Brazil’s vast territory and favorable climate provides a large supply of available land for sugarcane production. Brazil’s favorable conditions permit sugarcane to be harvested five to six times before requiring re-planting, compared to other countries, such as India, where, on average, sugarcane needs to be re-planted every two to three harvests. Brazil is the world’s largest producer of sugarcane, followed by India and China, having produced 569 million tons during the 2008/2009 harvest. The planting and harvesting of sugarcane is significantly less costly than planting and harvesting sugar beet, which has one annual crop, needs to be re-planted every year and requires crop rotations every three to five years.
Sugar is a staple consumer product and essential commodity produced in various parts of the world.

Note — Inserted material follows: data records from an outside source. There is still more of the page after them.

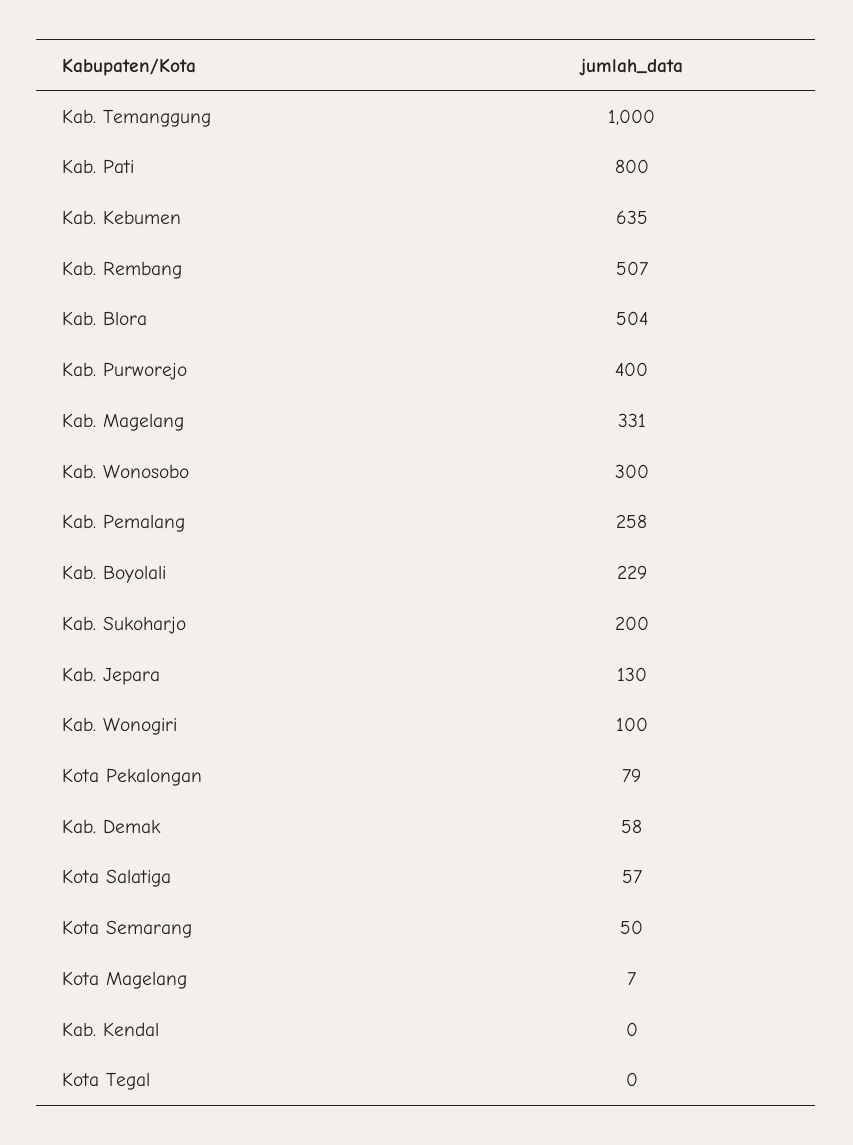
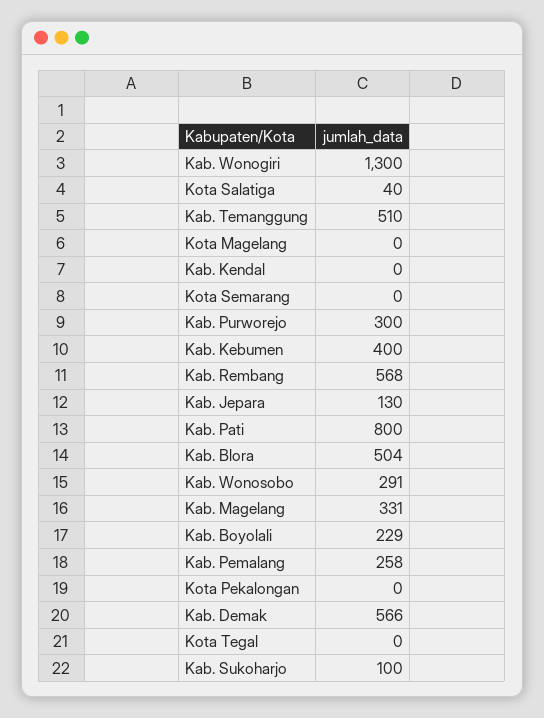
Kab. Temanggung: 1000 -> 510
Kab. Kebumen: 635 -> 400
Kab. Rembang: 507 -> 568
Kab. Purworejo: 400 -> 300
Kab. Wonosobo: 300 -> 291
Kab. Sukoharjo: 200 -> 100
Kab. Wonogiri: 100 -> 1300
Kota Pekalongan: 79 -> 0
Kab. Demak: 58 -> 566
Kota Salatiga: 57 -> 40
Kota Semarang: 50 -> 0
Kota Magelang: 7 -> 0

Sugar is primarily derived from sugarcane and sugar beet, with sugarcane accounting for more than 70% of the world’s total sugar production. Sugar has agricultural and industrial applications and its production is both labor and capital intensive.
Sugar production has doubled since the early 70´s, from nearly 71 million tons of raw sugar, during 1971 crop, to nearly 160 million tons of raw sugar during the 2010/2011 crop year. The consumption growth led to a higher sugarcane production around the world. In 2011/2012 crop year, Brazil crushed about 558 million tons of sugarcane, which resulted in a production of 35.8 million tons of sugar. São Martinho Group believes that the consumption of sugar is likely to continue to grow due to overall population growth, increasing purchasing power of consumers and increasing worldwide consumption of processed foods as a result of the widespread migration from rural to urban areas. The Group therefore believes that the greatest growth in per capita sugar consumption will be in Asia, where per capita earnings and population migration are moving up rapidly.
Although the world had a growth of more than 200% on the ethanol production during the last years, from nearly 28 million m³ in 2000 to almost 90 million m³ in 2010, the market is still considered at an early stage of world development. About 75% of the all ethanol consumption in the world is used as fuel.
Ethanol is a cleaner fuel than gasoline. It is a clean and biodegradable fuel, and its manufacturing and burning are not believed to increase the greenhouse effect. Ethanol’s high oxygen content reduces carbon monoxide emission levels as compared to the carbon monoxide levels emitted from the burning of gasoline, according to the U.S. Environmental Protection Agency. Ethanol blends also reduce emissions of hydrocarbons, a major contributor to the depletion of the ozone layer. As an octane enhancer, ethanol can also cut emissions of cancer-causing benzene and butadiene. Environmental concerns and initiatives are raising awareness of the need to reduce world consumption of fossil-based fuels and adopt cleaner fuels, such as ethanol. One example is the Kyoto Protocol, an agreement on global warming reached in 1997 by the United Nations Conference on Climate Change in Kyoto, Japan that became effective on February 16, 2005. Under the Kyoto Protocol, major industrial nations have pledged to reduce their emissions of carbon dioxide and five other greenhouse gases between 2008 and 2012. A total of 165 countries have ratified the agreement. Global initiatives like the Kyoto Protocol are expected to increase the demand for ethanol over the next years.